Development of DME equipment
Amid the coronavirus outbreak, state telehealth services are trying to implement measures to expand durable medical equipment (DME) to ease the work of doctors. With the advancement in DME equipment, physicians, obstetricians, and gynecologists will be able to monitor the bodily changes in pregnant women. This is possible through home blood pressure cuffs, blood glucose monitors, and pulse oximeters. The equipment that can provide at-home health services to pregnant and postpartum women is extremely reliant. Telehealth coverages vary from one insurance plan to another for DME services.
Communicating updated policies
Improvement in insurance plans for providing obstetrical services to pregnant and postpartum women via telehealth is essential. Imparting accurate information about prescription policies to obstetricians and gynecologists regarding telehealth services is necessary. Initially, in-person visits of healthcare providers are essential to teach expecting mothers and their family members working and use of technical devices. Teaching them how to use an at-home body monitoring system can enhance the workflow. Therefore, limitation utilization management policies for obstetrical services are a thoughtful measure.
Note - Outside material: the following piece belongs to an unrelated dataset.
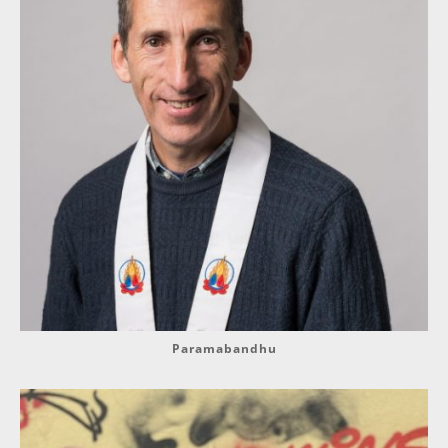
Paramabandhu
Futuristic development in telehealth insurance plans for obstetrics
Patients residing in rural areas, older populations, and illiterate individuals can not fully access telehealth services. However, insurance companies are likely to increase reimbursement rates for audio-only visits post coronavirus outbreak.
Insurance companies obtain records from the attending physician of the patient. Therefore, in telehealth services, insurance companies need to rely on the electronic medical records of the patients as multiple physicians, obstetricians, and gynecologists can attend a single case.
Handwritten prescriptions of drugs, refills, or reports serve as a barrier of evidence to insurance companies providing telehealth coverages. Therefore, it is essential to develop underwriting programs for providing fully functional telehealth insurance policies.
There is an increase in the obstetrical services that execute using telehealth. Telemedicine services provide prenatal and postpartum services to women using this technology. However, many types of research suggest that telehealth is a risk-reducing technological development for pregnant women. After the pandemic, many insurance companies guarantee coverages of telemedicine services regardless of the geographical locations of the patients. Improvement in providing technical support such as home blood pressure cuffs, blood glucose monitors, and pulse oximeters are the focus to increase the percentage of the population using telemedicine services.